Başbakan Ahmet Davutoğlu, Osmanlı İmparatorluğu'nun yıkılış döneminde hayatını kaybeden Osmanlı Ermenilerine ilişkin Türkçe dahil 9 dilde basın açıklaması yaptı. Söz konusu açıklama; 20 Nisan günü Türkçe, 21 Nisan günü İngilizce, 22 Nisan günü Doğu ve Batı Ermenice, Fransızca, Almanca, Arapça, İspanyolca, bugün de Rusça dillerinde yayınlandı.

Başbakanlığın internet sitesinde yayınlanan Osmanlı Ermenileri’ne ilişkin açıklamada, “Osmanlı İmparatorluğunun son yıllarında, asırlardır barış ve kardeşlik içinde bir arada yaşamış olan farklı etnik ve dini kökenden pek çok Osmanlı vatandaşı, hafızalarda derin izler bırakan büyük acılar yaşadılar. Birinci Dünya Savaşı koşullarında bu acıları yaşayan, farklı etnik ve dini kökene mensup milletlerin torunları olarak yaşananları anlıyor, hayatını kaybeden masum Osmanlı Ermenilerini saygıyla anıyor, torunlarına taziyelerimizi sunuyoruz.” ifadeleri yer aldı.

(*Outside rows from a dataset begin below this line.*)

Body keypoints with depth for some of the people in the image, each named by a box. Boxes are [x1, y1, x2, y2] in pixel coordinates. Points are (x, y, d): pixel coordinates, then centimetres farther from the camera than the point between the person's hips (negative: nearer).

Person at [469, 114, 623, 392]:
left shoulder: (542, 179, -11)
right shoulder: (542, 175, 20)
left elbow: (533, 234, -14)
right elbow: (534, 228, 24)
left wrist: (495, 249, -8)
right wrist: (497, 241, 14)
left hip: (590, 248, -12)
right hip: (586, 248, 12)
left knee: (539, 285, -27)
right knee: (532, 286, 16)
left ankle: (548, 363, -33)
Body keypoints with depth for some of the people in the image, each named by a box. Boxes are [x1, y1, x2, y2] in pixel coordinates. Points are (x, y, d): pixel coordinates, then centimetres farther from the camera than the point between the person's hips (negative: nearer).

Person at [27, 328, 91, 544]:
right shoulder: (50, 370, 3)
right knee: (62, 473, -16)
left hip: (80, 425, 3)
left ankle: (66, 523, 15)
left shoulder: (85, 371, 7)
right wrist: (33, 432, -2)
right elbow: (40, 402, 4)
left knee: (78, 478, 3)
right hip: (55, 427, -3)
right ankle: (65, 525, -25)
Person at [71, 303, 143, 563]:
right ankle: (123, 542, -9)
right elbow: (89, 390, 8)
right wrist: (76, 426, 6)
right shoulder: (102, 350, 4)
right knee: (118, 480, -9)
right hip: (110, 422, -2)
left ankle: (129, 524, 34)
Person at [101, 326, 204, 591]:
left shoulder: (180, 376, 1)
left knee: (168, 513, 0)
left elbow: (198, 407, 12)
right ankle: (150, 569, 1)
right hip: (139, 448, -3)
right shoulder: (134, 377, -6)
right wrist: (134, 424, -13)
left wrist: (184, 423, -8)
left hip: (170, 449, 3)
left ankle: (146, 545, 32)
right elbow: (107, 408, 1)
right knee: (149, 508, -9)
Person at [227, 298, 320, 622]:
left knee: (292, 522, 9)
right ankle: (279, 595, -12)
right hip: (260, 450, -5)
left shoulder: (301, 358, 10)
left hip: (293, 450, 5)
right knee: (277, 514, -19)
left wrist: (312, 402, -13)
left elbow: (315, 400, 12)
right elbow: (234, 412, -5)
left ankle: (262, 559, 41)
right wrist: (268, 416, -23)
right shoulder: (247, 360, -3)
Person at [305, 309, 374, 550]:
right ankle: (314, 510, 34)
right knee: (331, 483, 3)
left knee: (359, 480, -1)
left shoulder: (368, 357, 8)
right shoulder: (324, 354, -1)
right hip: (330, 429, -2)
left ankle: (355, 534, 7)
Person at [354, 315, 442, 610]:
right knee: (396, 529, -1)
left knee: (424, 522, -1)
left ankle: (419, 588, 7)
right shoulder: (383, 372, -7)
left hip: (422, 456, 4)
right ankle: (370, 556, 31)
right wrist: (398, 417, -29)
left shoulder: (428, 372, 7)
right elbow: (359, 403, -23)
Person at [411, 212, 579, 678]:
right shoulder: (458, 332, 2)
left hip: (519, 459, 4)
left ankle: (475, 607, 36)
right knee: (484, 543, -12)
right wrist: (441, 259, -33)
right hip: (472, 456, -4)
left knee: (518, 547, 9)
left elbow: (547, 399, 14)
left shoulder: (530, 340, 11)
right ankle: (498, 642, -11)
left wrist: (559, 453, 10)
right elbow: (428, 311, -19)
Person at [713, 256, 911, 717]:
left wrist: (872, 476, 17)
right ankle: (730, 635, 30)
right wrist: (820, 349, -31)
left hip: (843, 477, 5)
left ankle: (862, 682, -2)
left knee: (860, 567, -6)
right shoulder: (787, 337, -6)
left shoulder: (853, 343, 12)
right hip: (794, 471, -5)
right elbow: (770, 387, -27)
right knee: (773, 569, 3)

Davutoğlu’nun “Osmanlı Ermenilerinin hatırasına ve Ermeni kültürel mirasına sahip çıkmak Türkiye için tarihi ve insani bir görevdir.” diye süren açıklamasında, “Bu anlayışla, bu yıl 24 Nisan günü Ermeni Patrikhanesince düzenlenecek dini bir törenle, Osmanlı Ermenileri tüm dünyada olduğu gibi Türkiye'de de anılacaktır.” hatırlatması yapıldı.

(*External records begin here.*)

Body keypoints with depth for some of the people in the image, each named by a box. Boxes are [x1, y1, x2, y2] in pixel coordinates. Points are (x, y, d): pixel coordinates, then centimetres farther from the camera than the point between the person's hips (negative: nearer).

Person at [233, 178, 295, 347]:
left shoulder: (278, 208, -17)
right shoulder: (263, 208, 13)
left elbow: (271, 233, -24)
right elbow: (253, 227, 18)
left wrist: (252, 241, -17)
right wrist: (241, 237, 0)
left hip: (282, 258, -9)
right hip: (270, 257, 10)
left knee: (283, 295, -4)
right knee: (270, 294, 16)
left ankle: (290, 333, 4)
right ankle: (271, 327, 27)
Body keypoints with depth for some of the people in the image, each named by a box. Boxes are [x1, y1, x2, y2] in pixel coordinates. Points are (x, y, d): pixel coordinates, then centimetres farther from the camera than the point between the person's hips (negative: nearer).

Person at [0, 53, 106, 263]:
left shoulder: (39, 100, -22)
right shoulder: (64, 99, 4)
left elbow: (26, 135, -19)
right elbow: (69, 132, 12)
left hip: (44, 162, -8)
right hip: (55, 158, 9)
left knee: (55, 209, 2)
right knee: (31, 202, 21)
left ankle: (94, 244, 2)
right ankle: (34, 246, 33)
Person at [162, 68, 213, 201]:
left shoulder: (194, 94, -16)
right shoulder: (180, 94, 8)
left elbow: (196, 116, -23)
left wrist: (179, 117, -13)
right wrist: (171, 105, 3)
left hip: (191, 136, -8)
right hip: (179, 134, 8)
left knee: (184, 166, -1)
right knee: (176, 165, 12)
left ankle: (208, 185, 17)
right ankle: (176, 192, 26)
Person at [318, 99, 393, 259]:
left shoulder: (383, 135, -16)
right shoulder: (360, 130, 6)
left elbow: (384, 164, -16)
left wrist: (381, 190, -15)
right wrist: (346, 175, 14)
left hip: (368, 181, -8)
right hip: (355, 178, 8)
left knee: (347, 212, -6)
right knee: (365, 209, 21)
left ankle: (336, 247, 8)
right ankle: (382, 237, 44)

Tarih siyasete alet edilmediğinde, bu olgun ve erdemli duruşun gerçekleştirileceğine inandıklarını dile getiren Davutoğlu, şunları kaydetti: "Kadim Anadolu medeniyeti tarihimize sahip çıkmayı, sevincimizi ve acımızı birlikte anmayı, yaralarımızı birlikte sarmayı ve geleceğe birlikte bakmayı öğretmiştir. Hrant Dink'in ölüm yıldönümü vesilesiyle 20 Ocak 2015 tarihinde yayınladığım mesajda ifade ettiğim üzere 'iki kadim halkın birbirini anlama ve birlikte geleceğe bakma olgunluğuna ulaşmaları mümkündür.' Bugün de, tarihi sorumluluğumuzun ve insani görevimizin bir gereği olarak, acılar arasında ayırım gözetmeden yüzyıl önce yaşanan olaylarda hayatını kaybedenleri saygıyla hatırlıyoruz, Öte yandan, acılarımızın hafiflemesi için hayatını kaybedenleri hatırlamak kadar, geçmişle dürüstçe yüzleşmenin de önemli olduğuna inanıyoruz.”

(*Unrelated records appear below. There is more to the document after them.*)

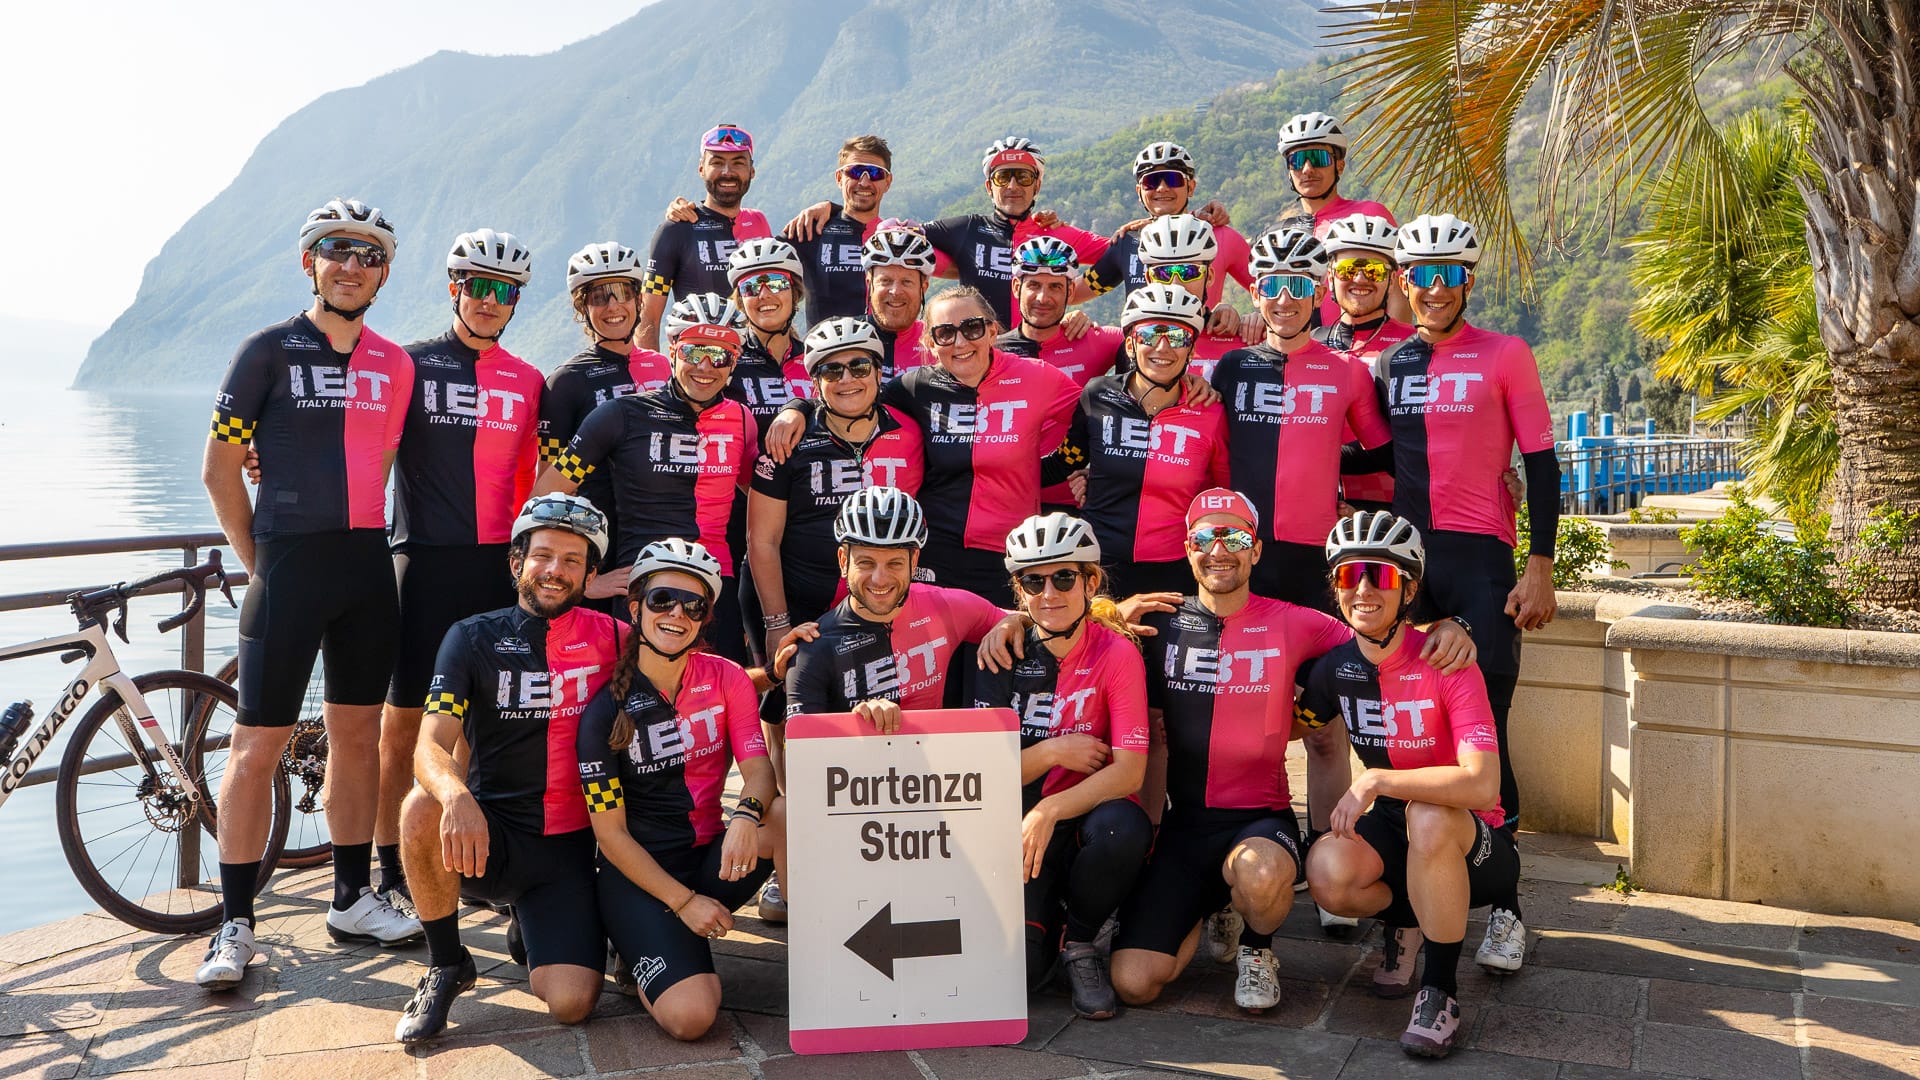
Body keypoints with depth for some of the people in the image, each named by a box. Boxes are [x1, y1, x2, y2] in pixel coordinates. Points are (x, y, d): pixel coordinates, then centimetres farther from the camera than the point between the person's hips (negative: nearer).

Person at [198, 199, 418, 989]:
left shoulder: (395, 365, 11)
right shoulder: (269, 351, -1)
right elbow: (220, 468, 0)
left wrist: (360, 539, 9)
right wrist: (258, 561, 0)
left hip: (368, 567, 4)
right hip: (288, 566, -4)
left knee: (357, 735, 10)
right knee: (259, 746, -3)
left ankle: (352, 898, 22)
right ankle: (234, 923, 7)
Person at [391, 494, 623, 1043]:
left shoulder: (610, 638, 1)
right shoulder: (474, 638, -2)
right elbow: (431, 747, -15)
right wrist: (458, 796, -37)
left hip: (567, 847, 1)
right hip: (489, 834, 0)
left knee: (571, 1003, -18)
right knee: (423, 809, -35)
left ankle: (533, 924, 19)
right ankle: (445, 965, -8)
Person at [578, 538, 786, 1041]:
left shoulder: (726, 679, 1)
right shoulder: (606, 708, -9)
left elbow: (759, 770, -7)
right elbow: (610, 834, -8)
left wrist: (747, 814, -32)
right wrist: (683, 901, -15)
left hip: (711, 856, 3)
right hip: (638, 871, -3)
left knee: (792, 812, -29)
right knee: (689, 1016, -24)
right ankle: (638, 942, 7)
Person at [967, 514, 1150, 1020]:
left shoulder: (1117, 652, -8)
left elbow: (1129, 770, -16)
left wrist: (1049, 811, -28)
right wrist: (1053, 752, -15)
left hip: (1089, 814, -1)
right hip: (1020, 827, 1)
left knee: (1123, 827, -38)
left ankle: (1079, 940, -6)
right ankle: (1042, 915, 17)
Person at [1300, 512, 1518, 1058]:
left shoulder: (1446, 664, -22)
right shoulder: (1336, 665, -5)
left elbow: (1481, 785, -33)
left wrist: (1375, 780, -30)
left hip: (1475, 842, -4)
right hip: (1394, 830, 4)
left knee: (1427, 815, -39)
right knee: (1327, 872, -28)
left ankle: (1440, 989, -18)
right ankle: (1406, 920, 10)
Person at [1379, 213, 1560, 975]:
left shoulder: (1504, 356, 1)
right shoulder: (1388, 363, 12)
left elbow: (1540, 463, 0)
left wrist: (1540, 567, -8)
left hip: (1480, 556, -4)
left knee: (1484, 732, -6)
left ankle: (1503, 906, 2)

Davutoğlu, Birinci Dünya Savaşı'nda yaşananların nedenlerini ve sorumlularını tespit etmenin mümkün olduğuna işaret ederek, "Ne var ki, her şeyi tek bir kelimeye indirgeyerek, sorumluluğu genellemeler yoluyla sadece Türk milletine yüklemek, hatta bunu bir nefret söylemiyle birleştirmek vicdanen de hukuken de sorunludur. Yüz yıl önce Türk ve Müslüman Osmanlı vatandaşlarının maruz kaldığı sürgün ve katliamların derin izleri bugün de hafızalardadır. Bu gerçeği görmezden gelmek, acılar arasında ayırım gözetmek, tarihi bakımdan yanlış olduğu kadar vicdanen de kabul edilemez. Nitekim geride bıraktığımız yıllar, çatışan hafızaların birbirine dayatılmasının sonuç getirmeyeceğini göstermiştir. Bu çerçevede, tüm Osmanlı vatandaşlarının hafızasına ve vicdanına saygı gösterilmesi, seslerine kulak verilmesi gerekmektedir. Hakikate ulaşmak için adil hafıza, duygudaşlık, saygılı bir dil, makul ve nesnel bakış yeterlidir.” dedi.